[DESCRIPTION OF THE TASK] Copy out the records word for word, from the very first line down to the one containing "scientific name: Phragmites australis", with both ends included.

[TASK DATA]

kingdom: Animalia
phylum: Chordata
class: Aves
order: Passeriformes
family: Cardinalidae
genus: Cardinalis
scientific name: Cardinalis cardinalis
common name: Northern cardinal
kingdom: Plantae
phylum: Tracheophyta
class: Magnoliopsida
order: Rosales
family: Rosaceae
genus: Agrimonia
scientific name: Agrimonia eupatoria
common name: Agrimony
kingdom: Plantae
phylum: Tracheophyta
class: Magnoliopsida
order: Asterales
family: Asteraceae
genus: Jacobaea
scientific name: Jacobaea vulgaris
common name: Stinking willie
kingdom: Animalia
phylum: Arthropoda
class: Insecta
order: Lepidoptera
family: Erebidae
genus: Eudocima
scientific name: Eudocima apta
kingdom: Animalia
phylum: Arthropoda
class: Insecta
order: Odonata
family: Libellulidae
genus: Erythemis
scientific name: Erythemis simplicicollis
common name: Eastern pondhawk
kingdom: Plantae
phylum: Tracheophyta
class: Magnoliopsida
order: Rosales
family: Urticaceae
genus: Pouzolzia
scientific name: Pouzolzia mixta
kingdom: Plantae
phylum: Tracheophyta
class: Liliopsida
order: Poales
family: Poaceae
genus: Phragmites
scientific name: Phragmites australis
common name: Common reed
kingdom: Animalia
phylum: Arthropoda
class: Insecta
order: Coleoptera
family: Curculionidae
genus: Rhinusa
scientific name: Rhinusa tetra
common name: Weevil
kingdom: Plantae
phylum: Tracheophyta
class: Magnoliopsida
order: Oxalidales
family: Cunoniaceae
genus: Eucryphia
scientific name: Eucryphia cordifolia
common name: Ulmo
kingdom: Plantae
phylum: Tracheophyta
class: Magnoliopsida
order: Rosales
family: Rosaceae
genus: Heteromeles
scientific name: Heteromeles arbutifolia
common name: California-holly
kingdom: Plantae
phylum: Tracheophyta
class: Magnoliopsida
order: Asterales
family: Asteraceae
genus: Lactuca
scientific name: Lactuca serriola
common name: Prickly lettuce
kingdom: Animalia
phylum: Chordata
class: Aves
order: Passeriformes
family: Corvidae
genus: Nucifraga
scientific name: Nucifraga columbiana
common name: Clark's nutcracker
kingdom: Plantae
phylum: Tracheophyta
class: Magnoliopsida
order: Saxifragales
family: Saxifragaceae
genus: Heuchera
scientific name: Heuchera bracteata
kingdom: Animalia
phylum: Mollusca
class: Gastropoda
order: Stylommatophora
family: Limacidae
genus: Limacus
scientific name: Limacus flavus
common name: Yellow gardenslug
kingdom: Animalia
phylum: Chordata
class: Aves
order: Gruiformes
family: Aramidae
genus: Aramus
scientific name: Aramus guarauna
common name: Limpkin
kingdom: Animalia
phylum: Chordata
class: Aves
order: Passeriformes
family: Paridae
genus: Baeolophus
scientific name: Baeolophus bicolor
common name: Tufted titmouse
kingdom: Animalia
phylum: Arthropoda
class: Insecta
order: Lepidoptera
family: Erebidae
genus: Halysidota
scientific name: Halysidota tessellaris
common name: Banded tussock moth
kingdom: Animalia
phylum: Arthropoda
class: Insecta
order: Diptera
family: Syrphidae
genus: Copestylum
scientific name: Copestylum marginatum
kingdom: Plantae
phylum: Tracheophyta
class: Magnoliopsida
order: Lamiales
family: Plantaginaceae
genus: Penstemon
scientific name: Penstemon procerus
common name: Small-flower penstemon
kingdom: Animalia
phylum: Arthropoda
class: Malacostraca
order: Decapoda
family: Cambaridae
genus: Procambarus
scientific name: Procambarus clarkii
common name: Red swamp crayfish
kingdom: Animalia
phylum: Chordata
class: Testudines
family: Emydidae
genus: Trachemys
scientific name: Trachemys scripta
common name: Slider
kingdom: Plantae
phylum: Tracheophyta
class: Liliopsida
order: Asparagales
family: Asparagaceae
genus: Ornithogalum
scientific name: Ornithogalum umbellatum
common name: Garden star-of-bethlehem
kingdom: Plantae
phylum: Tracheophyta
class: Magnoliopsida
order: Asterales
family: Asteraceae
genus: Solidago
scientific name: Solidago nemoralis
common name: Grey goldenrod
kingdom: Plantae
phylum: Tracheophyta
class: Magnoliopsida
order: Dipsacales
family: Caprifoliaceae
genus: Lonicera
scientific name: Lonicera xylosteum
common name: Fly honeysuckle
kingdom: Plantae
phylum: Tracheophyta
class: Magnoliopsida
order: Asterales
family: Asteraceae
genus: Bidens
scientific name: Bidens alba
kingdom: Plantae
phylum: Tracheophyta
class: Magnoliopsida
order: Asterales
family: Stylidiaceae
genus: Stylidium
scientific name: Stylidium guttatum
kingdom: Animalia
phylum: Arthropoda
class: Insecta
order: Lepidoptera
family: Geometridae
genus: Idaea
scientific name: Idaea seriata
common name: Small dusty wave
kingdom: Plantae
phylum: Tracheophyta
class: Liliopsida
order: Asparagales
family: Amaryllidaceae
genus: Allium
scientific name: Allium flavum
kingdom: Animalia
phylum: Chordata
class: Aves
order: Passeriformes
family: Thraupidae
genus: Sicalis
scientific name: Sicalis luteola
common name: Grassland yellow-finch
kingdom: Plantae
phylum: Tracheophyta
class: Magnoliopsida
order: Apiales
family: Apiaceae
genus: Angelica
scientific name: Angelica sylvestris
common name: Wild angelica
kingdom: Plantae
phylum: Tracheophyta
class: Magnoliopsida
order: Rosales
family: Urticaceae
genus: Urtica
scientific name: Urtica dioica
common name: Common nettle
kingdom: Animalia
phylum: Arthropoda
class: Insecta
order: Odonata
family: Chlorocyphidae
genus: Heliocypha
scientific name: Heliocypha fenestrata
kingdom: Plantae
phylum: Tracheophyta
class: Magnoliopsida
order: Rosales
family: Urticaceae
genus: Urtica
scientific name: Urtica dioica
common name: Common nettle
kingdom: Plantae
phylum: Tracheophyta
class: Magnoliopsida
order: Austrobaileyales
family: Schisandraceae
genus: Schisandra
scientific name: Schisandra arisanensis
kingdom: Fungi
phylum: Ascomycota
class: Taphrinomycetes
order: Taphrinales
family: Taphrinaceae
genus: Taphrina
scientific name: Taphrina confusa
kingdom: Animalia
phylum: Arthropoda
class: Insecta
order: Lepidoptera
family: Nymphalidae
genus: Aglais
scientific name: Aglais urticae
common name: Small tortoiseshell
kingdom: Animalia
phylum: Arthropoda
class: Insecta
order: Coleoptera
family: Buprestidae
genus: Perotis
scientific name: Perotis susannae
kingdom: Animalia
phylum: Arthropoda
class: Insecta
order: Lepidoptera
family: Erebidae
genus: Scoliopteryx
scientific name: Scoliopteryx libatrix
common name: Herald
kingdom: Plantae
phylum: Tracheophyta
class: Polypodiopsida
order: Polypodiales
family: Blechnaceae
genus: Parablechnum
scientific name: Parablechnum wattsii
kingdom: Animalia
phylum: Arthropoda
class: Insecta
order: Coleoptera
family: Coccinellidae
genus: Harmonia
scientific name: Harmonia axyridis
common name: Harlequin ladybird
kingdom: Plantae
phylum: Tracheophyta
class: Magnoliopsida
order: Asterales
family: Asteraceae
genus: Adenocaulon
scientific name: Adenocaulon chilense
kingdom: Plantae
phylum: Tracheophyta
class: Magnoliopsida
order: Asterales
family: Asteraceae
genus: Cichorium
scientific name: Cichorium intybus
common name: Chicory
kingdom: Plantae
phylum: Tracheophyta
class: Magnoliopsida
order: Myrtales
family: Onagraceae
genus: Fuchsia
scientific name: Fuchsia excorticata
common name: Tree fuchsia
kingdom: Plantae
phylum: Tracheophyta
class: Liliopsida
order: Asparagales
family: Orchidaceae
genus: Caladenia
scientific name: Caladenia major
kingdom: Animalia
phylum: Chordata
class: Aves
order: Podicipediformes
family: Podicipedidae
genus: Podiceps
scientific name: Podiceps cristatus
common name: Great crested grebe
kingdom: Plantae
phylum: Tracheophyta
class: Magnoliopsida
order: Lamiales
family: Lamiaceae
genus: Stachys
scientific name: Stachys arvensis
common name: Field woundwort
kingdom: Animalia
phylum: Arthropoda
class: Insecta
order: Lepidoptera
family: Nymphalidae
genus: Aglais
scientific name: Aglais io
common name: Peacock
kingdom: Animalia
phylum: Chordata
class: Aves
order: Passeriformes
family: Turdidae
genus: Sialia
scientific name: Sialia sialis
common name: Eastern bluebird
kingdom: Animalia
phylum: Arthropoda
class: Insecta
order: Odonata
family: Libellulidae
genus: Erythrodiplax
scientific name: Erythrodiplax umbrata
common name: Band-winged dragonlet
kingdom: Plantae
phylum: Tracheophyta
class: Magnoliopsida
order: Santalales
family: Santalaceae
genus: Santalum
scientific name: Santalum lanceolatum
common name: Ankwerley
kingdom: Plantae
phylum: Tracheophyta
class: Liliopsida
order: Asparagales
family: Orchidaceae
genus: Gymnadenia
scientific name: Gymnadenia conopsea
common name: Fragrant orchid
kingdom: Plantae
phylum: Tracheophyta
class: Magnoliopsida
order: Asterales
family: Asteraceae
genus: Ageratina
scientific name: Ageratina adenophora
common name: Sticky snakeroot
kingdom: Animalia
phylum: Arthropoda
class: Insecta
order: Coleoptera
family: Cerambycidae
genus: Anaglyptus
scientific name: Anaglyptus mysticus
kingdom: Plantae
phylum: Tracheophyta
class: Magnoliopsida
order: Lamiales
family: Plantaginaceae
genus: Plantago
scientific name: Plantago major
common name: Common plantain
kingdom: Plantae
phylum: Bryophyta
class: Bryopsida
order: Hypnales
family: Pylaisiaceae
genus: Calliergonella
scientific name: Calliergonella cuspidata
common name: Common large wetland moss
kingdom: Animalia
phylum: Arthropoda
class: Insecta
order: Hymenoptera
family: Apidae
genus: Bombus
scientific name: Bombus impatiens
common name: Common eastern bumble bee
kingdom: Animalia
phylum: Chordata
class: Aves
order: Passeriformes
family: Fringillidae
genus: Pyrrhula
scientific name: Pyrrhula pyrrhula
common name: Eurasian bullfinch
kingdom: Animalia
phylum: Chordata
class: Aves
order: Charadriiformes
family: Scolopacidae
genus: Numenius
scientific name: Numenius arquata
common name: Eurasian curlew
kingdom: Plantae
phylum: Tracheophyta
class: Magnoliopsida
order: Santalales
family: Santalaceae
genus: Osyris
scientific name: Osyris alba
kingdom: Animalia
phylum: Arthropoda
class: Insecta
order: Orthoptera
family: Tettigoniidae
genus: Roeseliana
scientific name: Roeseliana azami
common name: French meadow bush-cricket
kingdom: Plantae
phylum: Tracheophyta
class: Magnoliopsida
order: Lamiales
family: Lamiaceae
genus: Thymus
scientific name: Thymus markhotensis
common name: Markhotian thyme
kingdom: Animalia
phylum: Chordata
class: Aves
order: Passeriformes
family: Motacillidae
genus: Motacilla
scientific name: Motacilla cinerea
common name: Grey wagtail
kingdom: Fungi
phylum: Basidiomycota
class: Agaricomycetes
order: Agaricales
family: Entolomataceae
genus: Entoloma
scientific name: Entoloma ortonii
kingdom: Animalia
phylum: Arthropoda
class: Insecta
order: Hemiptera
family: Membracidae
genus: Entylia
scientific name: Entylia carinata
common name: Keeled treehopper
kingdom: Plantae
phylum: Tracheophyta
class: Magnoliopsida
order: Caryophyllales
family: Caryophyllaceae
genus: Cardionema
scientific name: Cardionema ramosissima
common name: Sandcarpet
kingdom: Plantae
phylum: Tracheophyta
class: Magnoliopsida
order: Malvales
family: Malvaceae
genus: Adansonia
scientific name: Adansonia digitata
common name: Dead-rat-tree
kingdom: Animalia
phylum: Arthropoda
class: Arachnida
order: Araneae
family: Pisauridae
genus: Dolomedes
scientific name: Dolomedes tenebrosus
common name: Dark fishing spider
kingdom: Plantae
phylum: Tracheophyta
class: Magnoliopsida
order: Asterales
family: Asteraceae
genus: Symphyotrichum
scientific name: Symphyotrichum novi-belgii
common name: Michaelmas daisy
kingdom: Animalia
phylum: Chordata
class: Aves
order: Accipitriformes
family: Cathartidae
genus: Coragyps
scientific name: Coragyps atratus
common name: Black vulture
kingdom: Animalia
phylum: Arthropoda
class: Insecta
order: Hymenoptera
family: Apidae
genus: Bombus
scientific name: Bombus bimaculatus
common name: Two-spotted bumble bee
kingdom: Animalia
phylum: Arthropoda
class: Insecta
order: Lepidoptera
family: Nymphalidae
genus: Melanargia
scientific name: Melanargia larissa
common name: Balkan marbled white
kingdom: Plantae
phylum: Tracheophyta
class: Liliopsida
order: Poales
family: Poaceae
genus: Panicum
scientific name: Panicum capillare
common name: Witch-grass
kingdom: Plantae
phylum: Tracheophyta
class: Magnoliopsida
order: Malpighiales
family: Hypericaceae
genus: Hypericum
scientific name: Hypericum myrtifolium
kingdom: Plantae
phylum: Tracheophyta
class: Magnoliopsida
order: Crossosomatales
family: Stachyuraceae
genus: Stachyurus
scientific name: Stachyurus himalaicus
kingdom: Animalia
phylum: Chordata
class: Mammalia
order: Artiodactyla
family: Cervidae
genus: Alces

[SOLVED PROBLEM]
kingdom: Animalia
phylum: Chordata
class: Aves
order: Passeriformes
family: Cardinalidae
genus: Cardinalis
scientific name: Cardinalis cardinalis
common name: Northern cardinal
kingdom: Plantae
phylum: Tracheophyta
class: Magnoliopsida
order: Rosales
family: Rosaceae
genus: Agrimonia
scientific name: Agrimonia eupatoria
common name: Agrimony
kingdom: Plantae
phylum: Tracheophyta
class: Magnoliopsida
order: Asterales
family: Asteraceae
genus: Jacobaea
scientific name: Jacobaea vulgaris
common name: Stinking willie
kingdom: Animalia
phylum: Arthropoda
class: Insecta
order: Lepidoptera
family: Erebidae
genus: Eudocima
scientific name: Eudocima apta
kingdom: Animalia
phylum: Arthropoda
class: Insecta
order: Odonata
family: Libellulidae
genus: Erythemis
scientific name: Erythemis simplicicollis
common name: Eastern pondhawk
kingdom: Plantae
phylum: Tracheophyta
class: Magnoliopsida
order: Rosales
family: Urticaceae
genus: Pouzolzia
scientific name: Pouzolzia mixta
kingdom: Plantae
phylum: Tracheophyta
class: Liliopsida
order: Poales
family: Poaceae
genus: Phragmites
scientific name: Phragmites australis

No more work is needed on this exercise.